I recently purchased my first set up. I went with a 40 gallon long Seapora aquarium and a Seapora Monarch Cabinet as a stand. Measures 48 x 13. 

Just wondering if many of you have used this stand? They told me when I called that it was made of pine. But when I got home and unpacked it, I realized the whole front (including the weight baring part) appear to be press board. I won’t have a sump, just an aqua clear 110, and I should be underweight considering they sell them for 55 gallon aquariums. I’m just nervous because it’s my first aquarium, it’s a lot of weight, and it doesn’t look like there is much to the stand. 

I’m not handy enough to build a stand, I’m in a basement on an uneven tile floor so I didn’t think a tubular metal stand would be ideal, and every stand I looked at in the big box stores were all pressboard. I’ve also looked online for something used extensively since the summer and didn’t see anything worth looking at. 

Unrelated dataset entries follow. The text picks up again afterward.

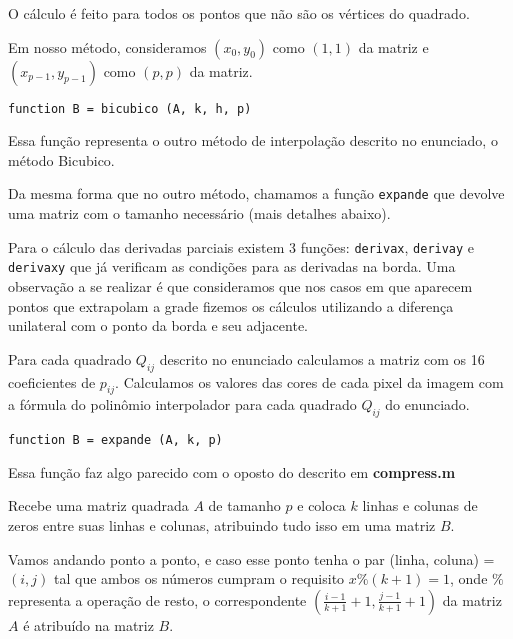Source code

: \documentclass[12pt,letterpaper]{article}
\begin{document}
	O cálculo é feito para todos os pontos que não são os vértices do quadrado. 
	
	Em nosso método, consideramos $(x_0, y_0)$ como $(1, 1)$ da matriz e $(x_{p-1}, y_{p-1})$ como $(p, p)$ da matriz.
	 
	\begin{center}
		\texttt{function B = bicubico (A, k, h, p)}
	\end{center}

	Essa função representa o outro método de interpolação descrito no enunciado, o método Bicubico.

	Da mesma forma que no outro método, chamamos a função \texttt{expande} que devolve uma matriz com o tamanho necessário (mais detalhes abaixo).

	Para o cálculo das derivadas parciais existem 3 funções: \texttt{derivax}, \texttt{derivay} e \texttt{derivaxy} que já verificam as condições para as derivadas na borda. Uma observação a se realizar é que consideramos que nos casos em que aparecem pontos que extrapolam a grade fizemos os cálculos utilizando a diferença unilateral com o ponto da borda e seu adjacente.

	Para cada quadrado $Q_{ij}$ descrito no enunciado calculamos a matriz com os 16 coeficientes de $p_{ij}$. Calculamos os valores das cores de cada pixel da imagem com a fórmula do polinômio interpolador para cada quadrado $Q_{ij}$ do enunciado.

	\begin{center}
		\texttt{function B = expande (A, k, p)}
	\end{center}
	
	Essa função faz algo parecido com o oposto do descrito em \textbf{compress.m}
	
	Recebe uma matriz quadrada $A$ de tamanho $p$ e coloca $k$ linhas e colunas de zeros entre suas linhas e colunas, atribuindo tudo isso em uma matriz $B$. 
	
	Vamos andando ponto a ponto, e caso esse ponto tenha o par (linha, coluna) = $(i, j)$ tal que ambos os números cumpram o requisito $x\%(k+1)=1$, onde $\%$ representa a operação de resto, o correspondente $(\frac{i-1}{k+1}+1, \frac{j-1}{k+1}+1)$ da matriz $A$ é atribuído na matriz $B$.
	
	
\end{document}
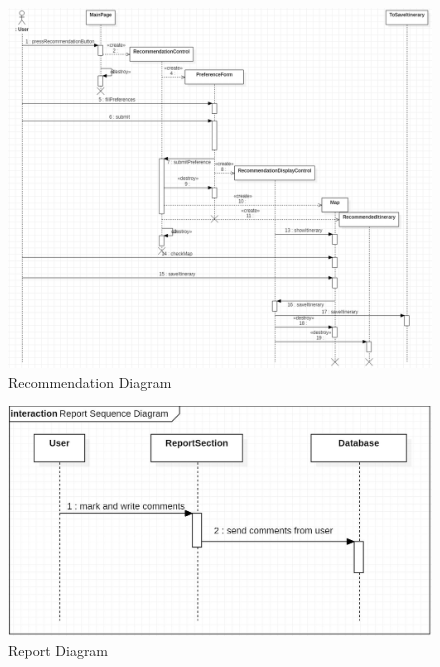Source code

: \documentclass[10pt]{article}
\begin{document}
\begin{figure}[H]
	\centering
	\includegraphics[width=14cm]{recommendation.png} 
	\caption{Recommendation Diagram}
	\label{Recommendation Sequence Diagram}
\end{figure}

\begin{figure}[H]
	\centering
	\includegraphics[width=14cm]{report.jpg} 
	\caption{Report Diagram}
	\label{Report Sequence Diagram}
\end{figure}
\end{document}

So are there lots of you using this stand? Any issues? Other than levelling it is there anything I should do? I was thinking about picking up some lacquer and giving the inside and the base another coat. 

Thanks!


----------



## kamal (Apr 21, 2009)

The stand is ok, but the issue is over time it will degrade as it gets in contact and exposure to water. The best solution in my opinion is an extruded aluminum stand but they is not a cheap option and will cost you circa $450 depending on the height and what other stuff you want included like door hinges etc. 

If you level this stand it will be fine for many years though, I wouldnt sweat it too much


----------



## bluemonkey (Mar 9, 2020)

Thank you! Where would I find an aluminum stand? I paid $300 for this one. Unfortunately Big Als only gives store credit, so there is not much point in returning it unless I’m going to purchase another stand there.


----------



## brycon (Aug 5, 2014)

You could always re-paint it using higher quality paint and make it more water resistant.


----------